Interestingly, we found out that there is a significant increase in the relative size of the stable F-actin pool during neuronal maturation. Furthermore, we were interested to know how F-actin stability can be regulated in dendritic spines. It is known that cofilin-1 depletion or over-expression of CaMKII can increase the relative size of the stable F-actin pool in dendritic spines (Hotulainen et al., 2009, Okamoto et al., 2007). To find other players involved in the regulation of actin filament stability, especially during spine maturation, we turned to myosin IIb which has been shown to be important for the normal development and function of dendritic spines (Hodges et al., 2011, Rex et al., 2010, Ryu et al., 2006, Zhang et al., 2005) and is re-located into dendritic spines during neuronal maturation (Ryu et al., 2006).

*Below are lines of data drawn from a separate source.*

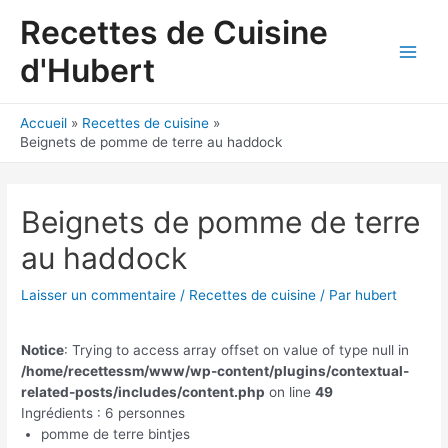
Aller
Recettes de Cuisine
au
contenu
d'Hubert
Main
Men
Accueil
Recettes de cuisine
Beignets de pomme de terre au haddock
Beignets de pomme de terre
au haddock
Laisser un commentaire
/
Recettes de cuisine
/ Par
hubert
Notice
: Trying to access array offset on value of type null in
/home/recettessm/www/wp-content/plugins/contextual-
related-posts/includes/content.php
on line
49
Ingrédients : 6 personnes
pomme de terre bintjes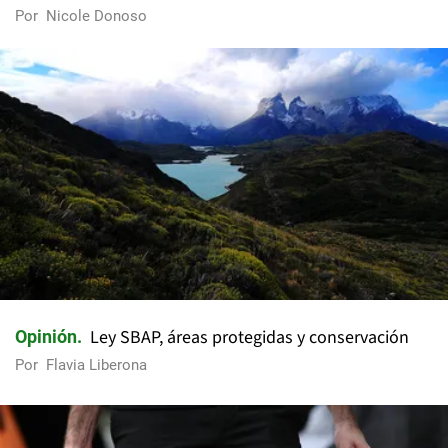
Por
Nicole Donoso
Ley SBAP, áreas protegidas y conservación
Opinión
Por
Flavia Liberona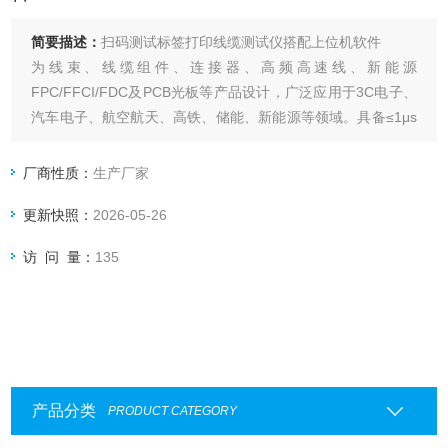
简要描述：
扫码测试标签打印线缆测试仪搭配上位机软件
为线束、线缆组件、连接器、高频高速线、新能源
FPC/FFCI/FDC及PCB光板等产品设计，广泛应用于3C电子、
汽车电子、航空航天、高铁、储能、新能源等领域。具备≤1μs
的测试采集频率，支持自学习回路快速生成测试文件组，可实
现找点、四线点测电阻等功能，同时提供扫码测试、标签打
厂商性质：
生产厂家
印、MES对接与数据追溯能力，支持单机或搭配上位机软件使
更新快照：
2026-05-26
用。
访 问 量：
135
产品分类
PRODUCT CATEGORY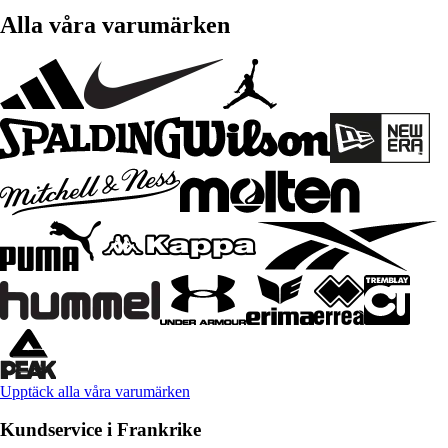
Alla våra varumärken
Upptäck alla våra varumärken
Kundservice i Frankrike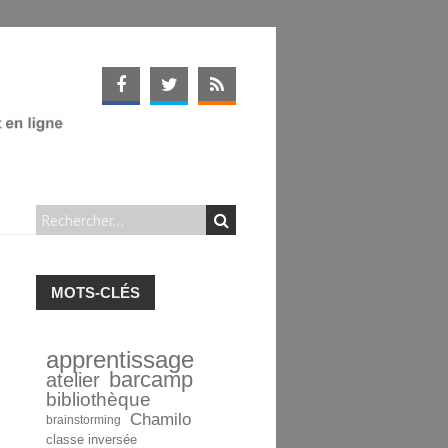
MOTS-CLÉS
apprentissage
barcamp
atelier
bibliothèque
Chamilo
brainstorming
classe inversée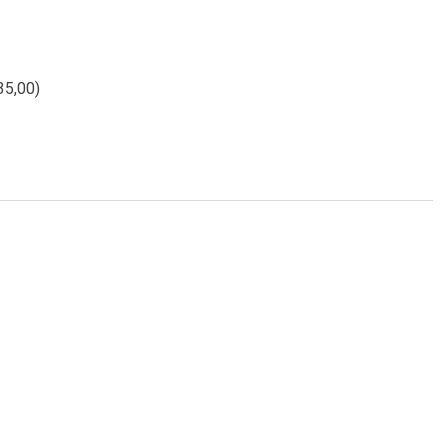
5,00
)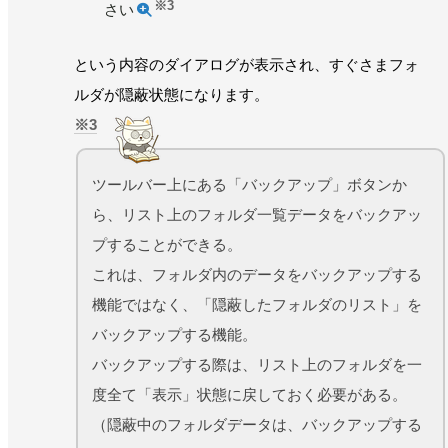
※3
さい
という内容のダイアログが表示され、すぐさまフォ
ルダが隠蔽状態になります。
3
ツールバー上にある「バックアップ」ボタンか
ら、リスト上のフォルダ一覧データをバックアッ
プすることができる。
これは、フォルダ内のデータをバックアップする
機能ではなく、「隠蔽したフォルダのリスト」を
バックアップする機能。
バックアップする際は、リスト上のフォルダを一
度全て「表示」状態に戻しておく必要がある。
（隠蔽中のフォルダデータは、バックアップする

In contrast to its recently proposed function as a de novo actin nucleator in neurons (Rex et al., 2010), we show that myosin IIb over-expression increases the relative size of the F-actin stable pool in dendritic spine heads. In line with this, myosin IIb silencing by siRNA depleted the stable F-actin pool indicating a major role in the regulation of actin filament stability. The myosin IIb motor function was not required for actin filament stabilization; in contrast, active and contractile myosin IIb increased the treadmilling rate of the dynamic F-actin pool.